The goal of this final project is to learn about GPU abstraction techniques and to investigate the performance implications of decoupling graphics calls (OpenGL calls in this case) from the processes that issue them to another process responsible for all communication with the GPU. Performance implications investigated will include CPU utilization, GPU utilization, and process framerate.
This final project will encompass intercepting OpenGL calls from multiple operating system level processes (henceforth called client processes), enqueuing such intercepted OpenGL calls in per-processes queues, and then servicing these enqueued OpenGL calls by a central, master GPU-interfacing process (henceforth called the master process). In this manner, the master process is responsible for all communication with the GPU on behalf of all participating client processes. OpenGL calls made by client processes are intercepted and in turn issued to the GPU by the master process.
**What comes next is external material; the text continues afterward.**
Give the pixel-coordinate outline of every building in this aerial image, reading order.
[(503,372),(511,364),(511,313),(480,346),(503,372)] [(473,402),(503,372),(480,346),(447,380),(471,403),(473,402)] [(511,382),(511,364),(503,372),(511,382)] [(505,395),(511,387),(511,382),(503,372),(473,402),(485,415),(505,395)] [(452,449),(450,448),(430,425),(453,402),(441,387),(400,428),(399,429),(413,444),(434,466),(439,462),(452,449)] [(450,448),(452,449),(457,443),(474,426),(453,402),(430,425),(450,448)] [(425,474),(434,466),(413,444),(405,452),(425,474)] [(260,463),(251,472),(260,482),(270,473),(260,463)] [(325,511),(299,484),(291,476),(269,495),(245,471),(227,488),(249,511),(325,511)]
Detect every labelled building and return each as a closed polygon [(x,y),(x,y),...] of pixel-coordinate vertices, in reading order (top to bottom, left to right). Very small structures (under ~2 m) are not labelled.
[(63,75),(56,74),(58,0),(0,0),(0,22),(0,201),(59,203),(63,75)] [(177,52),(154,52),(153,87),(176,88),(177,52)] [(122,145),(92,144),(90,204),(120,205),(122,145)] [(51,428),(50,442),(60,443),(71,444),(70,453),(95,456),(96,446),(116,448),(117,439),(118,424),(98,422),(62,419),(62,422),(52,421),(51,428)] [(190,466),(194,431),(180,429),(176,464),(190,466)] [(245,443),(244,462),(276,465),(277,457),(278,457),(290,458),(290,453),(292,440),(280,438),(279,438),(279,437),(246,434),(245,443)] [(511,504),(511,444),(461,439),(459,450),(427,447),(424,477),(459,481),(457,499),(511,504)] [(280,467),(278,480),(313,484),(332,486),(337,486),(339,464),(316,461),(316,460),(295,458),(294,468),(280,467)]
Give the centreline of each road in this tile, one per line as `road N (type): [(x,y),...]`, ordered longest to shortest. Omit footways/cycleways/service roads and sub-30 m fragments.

When GPU results become available, the master process is responsible for then returning those results back to the client process that made the original, intercepted request.
To intercept all graphics calls made by the client processes, a new OpenGL shared library that intercepts OpenGL calls will be created to replace the standard OpenGL shared library. This new OpenGL shared library will collect all of the OpenGL calls made by the client processes and enqueue them in per-process queues. Such an OpenGL interceptor is feasible, as a similar open-source project, GLIntercept, has been previously built. GLIntercept may serve as a reference when building the new OpenGL interceptor shared library.
With the OpenGL interceptor shared library in place, OpenGL calls will be enqueued and can be serviced by the master process. This master process will multiplex client graphics calls on the GPU and return the results to the appropriate client processes. The scheduling algorithm to determine the order in which enqueued graphics calls are handled is a side issue for the goals of this project, but could serve as an interesting area of side investigation.
When the OpenGL interceptor shared library and master process are in place, graphically intensive applications can be benchmarked – comparing CPU utilization, GPU utilization, and framerate for processes running normally (without intercepted OpenGL calls) and running as a participant client process with intercepted OpenGL calls handled by the master process. Hopefully such benchmark data will yield valuable insights into the architectural and performance implications of abstracting graphics calls from client applications.